Adrian Magson is the author of 20 crime and spy thrillers. His latest books are ‘The Bid’ (Midnight Ink), the second Gonzales & Vaslik thriller, and ‘Dark Asset’ (Severn House), the fourth in his Marc Portman series.
More information https://www.adrianmagson.com/
In Thomas Enger’s first novel, we met Henning Juul, tortured Norwegian internet reporter, damaged father of a boy, Jonas, lost in a fire which burned down his flat and scarred Juul inside and out.
In ‘PIERCED’, his second outing, a biker named Jocke Brolenius is murdered, and all the signs point to Tore Pulli, an enforcer and former member of the criminal underworld. But Pulli maintains his innocence and, from his prison cell, asks Juul to help prove it. Juul doesn’t want to know; he has far too much to occupy his mind, not least trying to deal with the loss of his son and rebuilding some kind of normal pattern to his life.
But Pulli has a powerfully clinching argument: he claims to know who was in Juul’s apartment building on the night of the fire that killed his son, and will tell Juul everything he knows… if he will help him.
Unfortunately, life has a way of interfering with man’s intentions, and Pulli is being targeted by Ørjan Mjønes, a professional killer, using the threat of a film cameraman’s family as leverage to ‘reach’ Pulli inside his cell.
Unaware of this, but using every contact he has – including ‘6tiermes7’ – his anonymous source in the police – and leaning on members of the criminal circle, Henning Juul moves closer and closer to determining who is the killer, and why Pulli was set up.

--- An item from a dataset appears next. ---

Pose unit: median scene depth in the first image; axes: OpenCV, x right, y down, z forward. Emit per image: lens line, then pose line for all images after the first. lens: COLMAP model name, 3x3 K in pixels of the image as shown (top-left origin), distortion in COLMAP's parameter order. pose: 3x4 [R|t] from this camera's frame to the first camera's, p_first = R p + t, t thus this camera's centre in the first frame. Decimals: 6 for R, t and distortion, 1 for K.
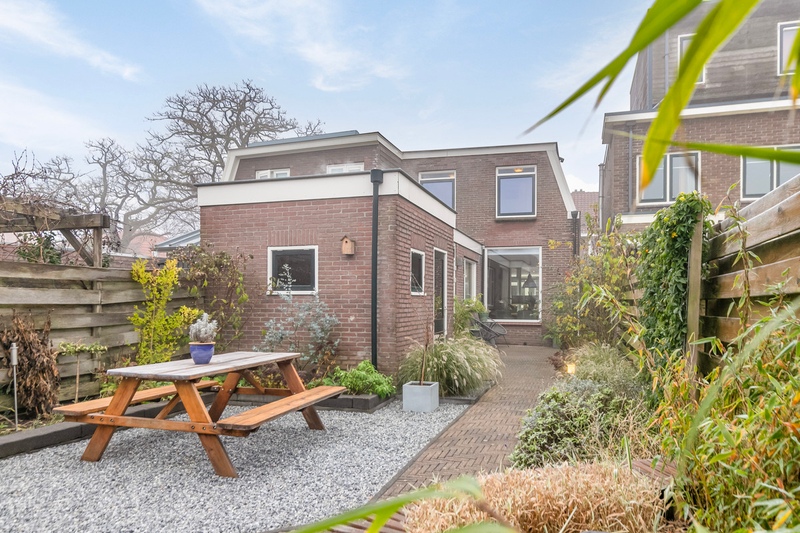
lens RADIAL K [[581.1, 0, 369.4], [0, 581.1, 306.7], [0, 0, 1]] dist [-0.001019, -0.002566]
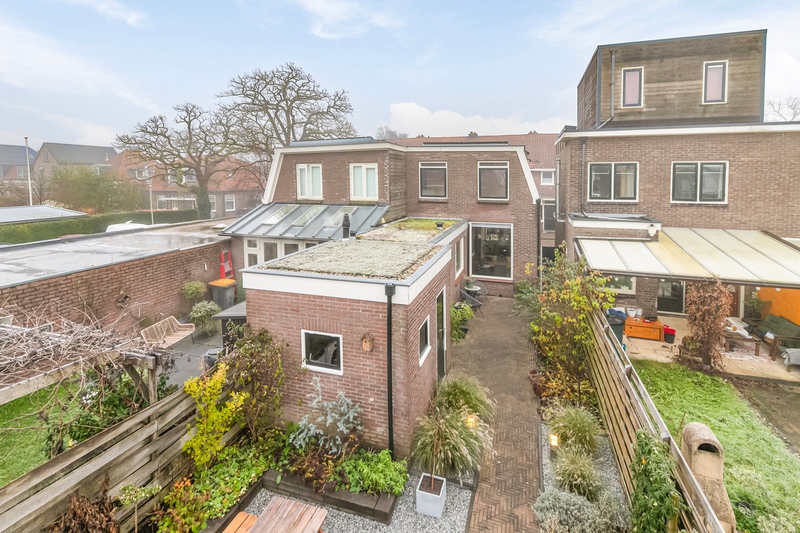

I found this another superbly compelling read by Thomas Enger, in which one cannot help but root for Juul, the scarred and battered central figure with but one purpose in life: finding out who torched his flat and his life. The characters leap right off the page, and the relationship between them is as twisted and complex as the story itself, from Juul and his news colleagues (including the man his wife left him for) to the members of the Fighting Fit gym, where the story appears to have its beginnings.
In particular, the way in which he describes the burden placed on the cameraman, Thorlief Brenden, who is selected by the contract killer as the unwilling tool to carry out a murder, is extremely gripping.